WHAT YOU NEED TO DO —
Turn the lines of the items below into a numbered list, starting at the line that contains "Rank the series" and stopping after the line that contains "List the series". Skip blank lines and leave out the pictures.

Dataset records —
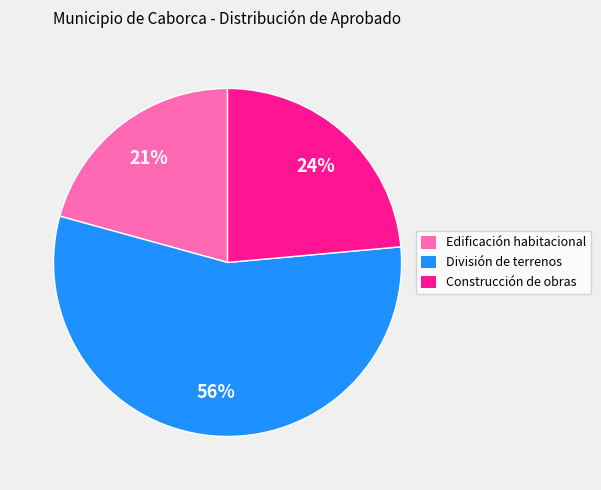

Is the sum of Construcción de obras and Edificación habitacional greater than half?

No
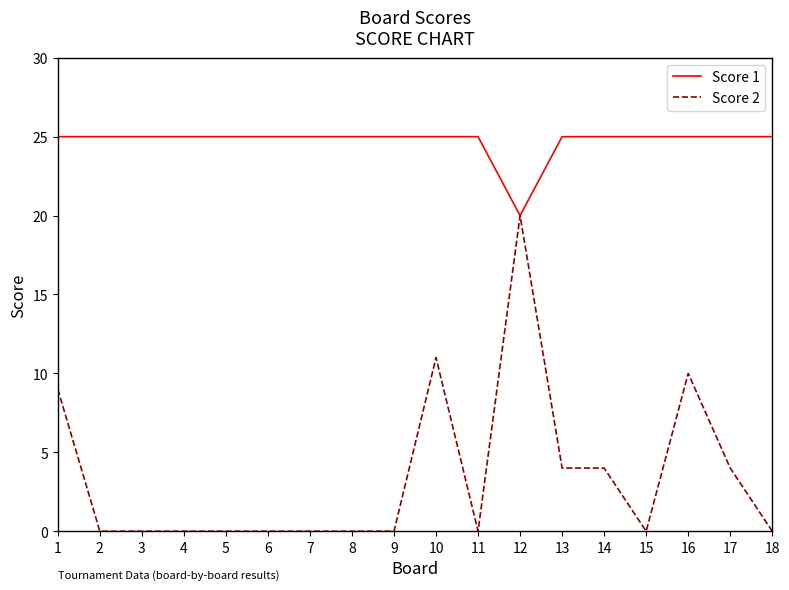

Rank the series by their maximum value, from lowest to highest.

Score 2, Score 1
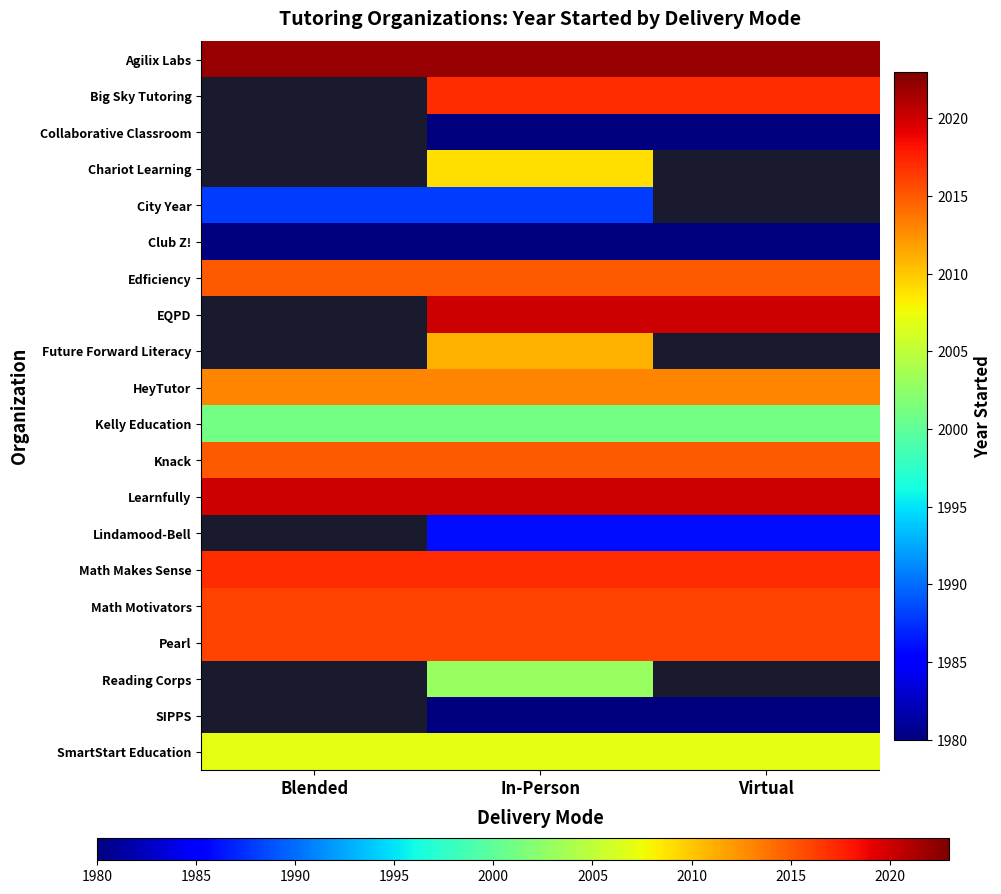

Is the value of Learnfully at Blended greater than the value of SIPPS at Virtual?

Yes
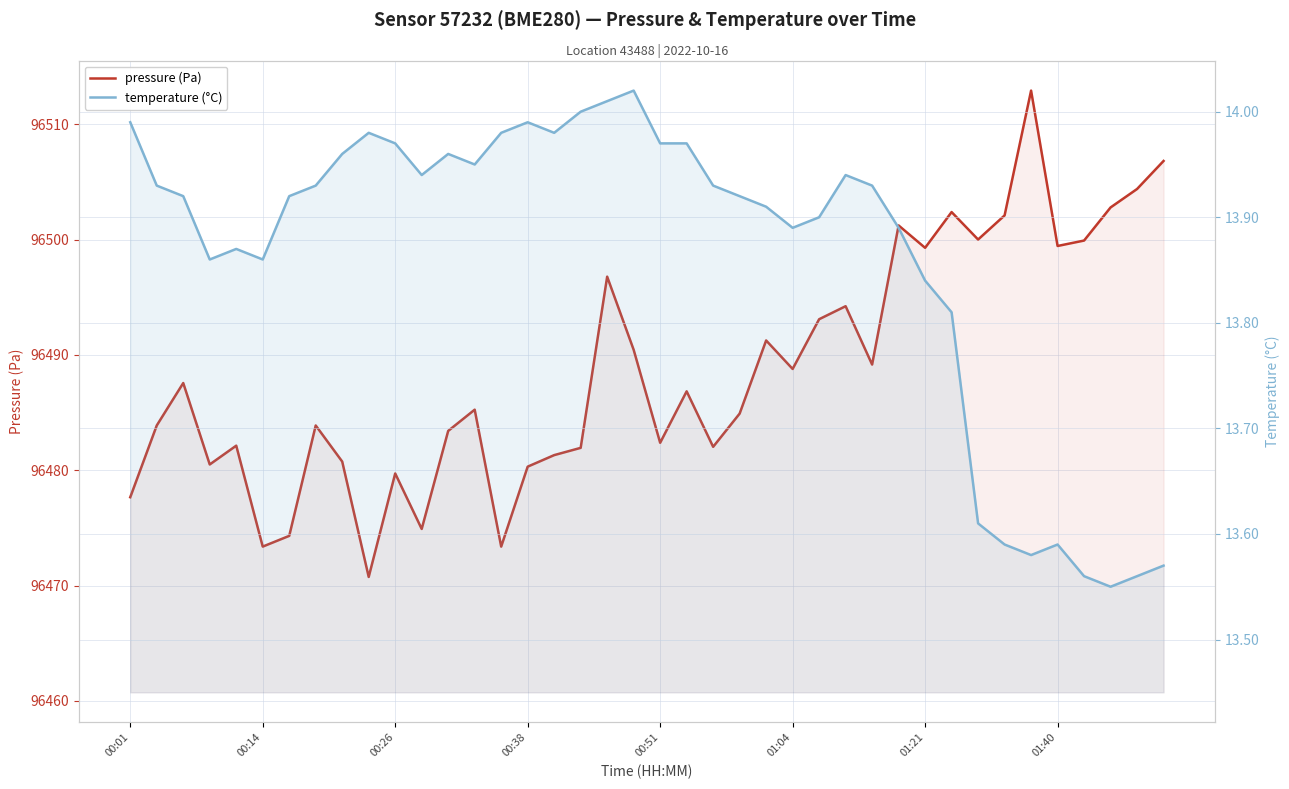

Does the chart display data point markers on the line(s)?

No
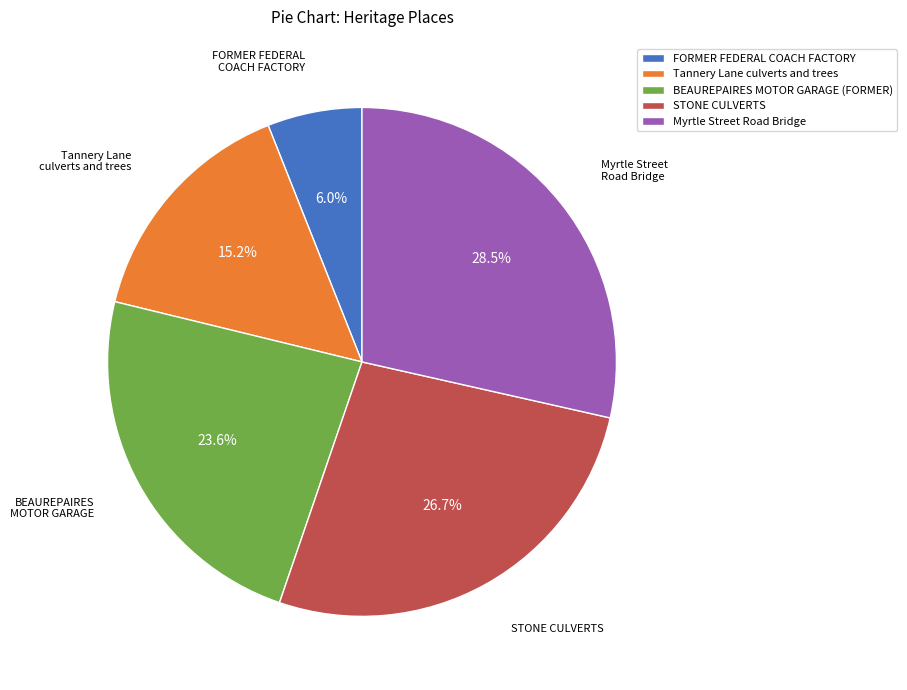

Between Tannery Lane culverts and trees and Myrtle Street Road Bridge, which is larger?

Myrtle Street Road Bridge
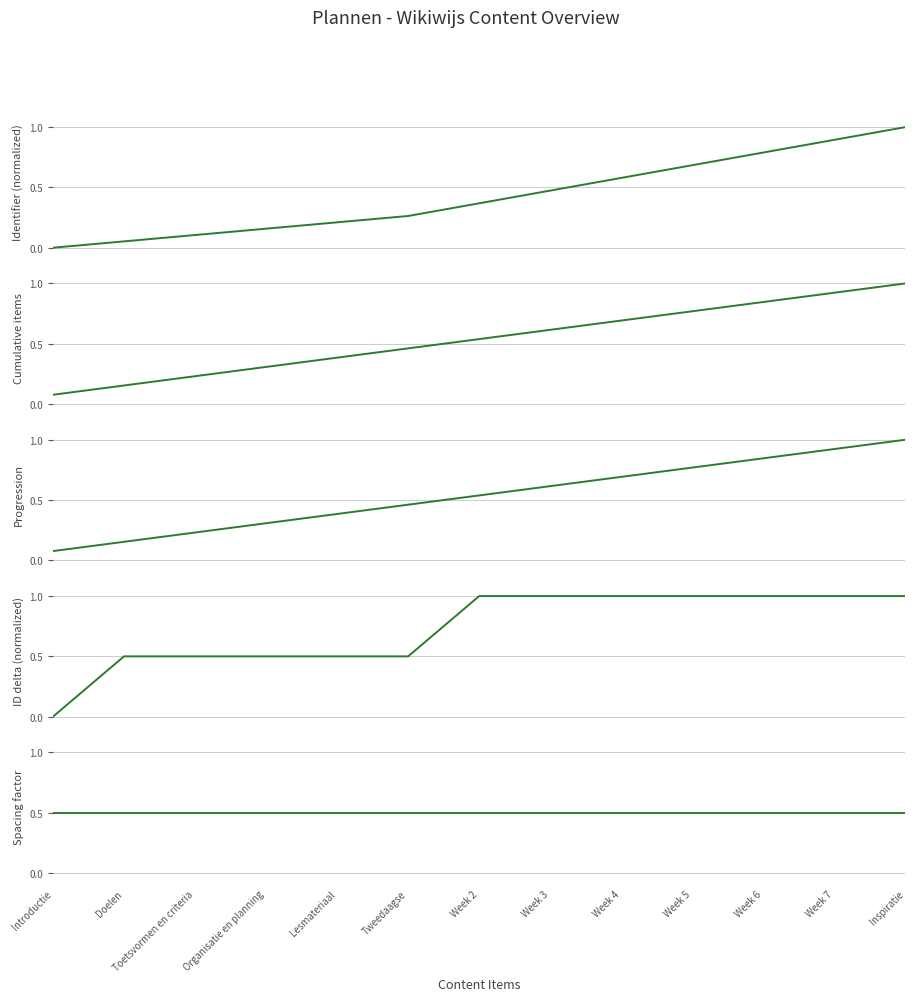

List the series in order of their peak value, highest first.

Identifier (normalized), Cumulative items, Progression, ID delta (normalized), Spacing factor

PROBLEM SOLUTION —
1. Rank the series by their maximum value, from lowest to highest.
2. Score 2, Score 1
3. Is the value of Learnfully at Blended greater than the value of SIPPS at Virtual?
4. Yes
5. Does the chart display data point markers on the line(s)?
6. No
7. Between Tannery Lane culverts and trees and Myrtle Street Road Bridge, which is larger?
8. Myrtle Street Road Bridge
9. List the series in order of their peak value, highest first.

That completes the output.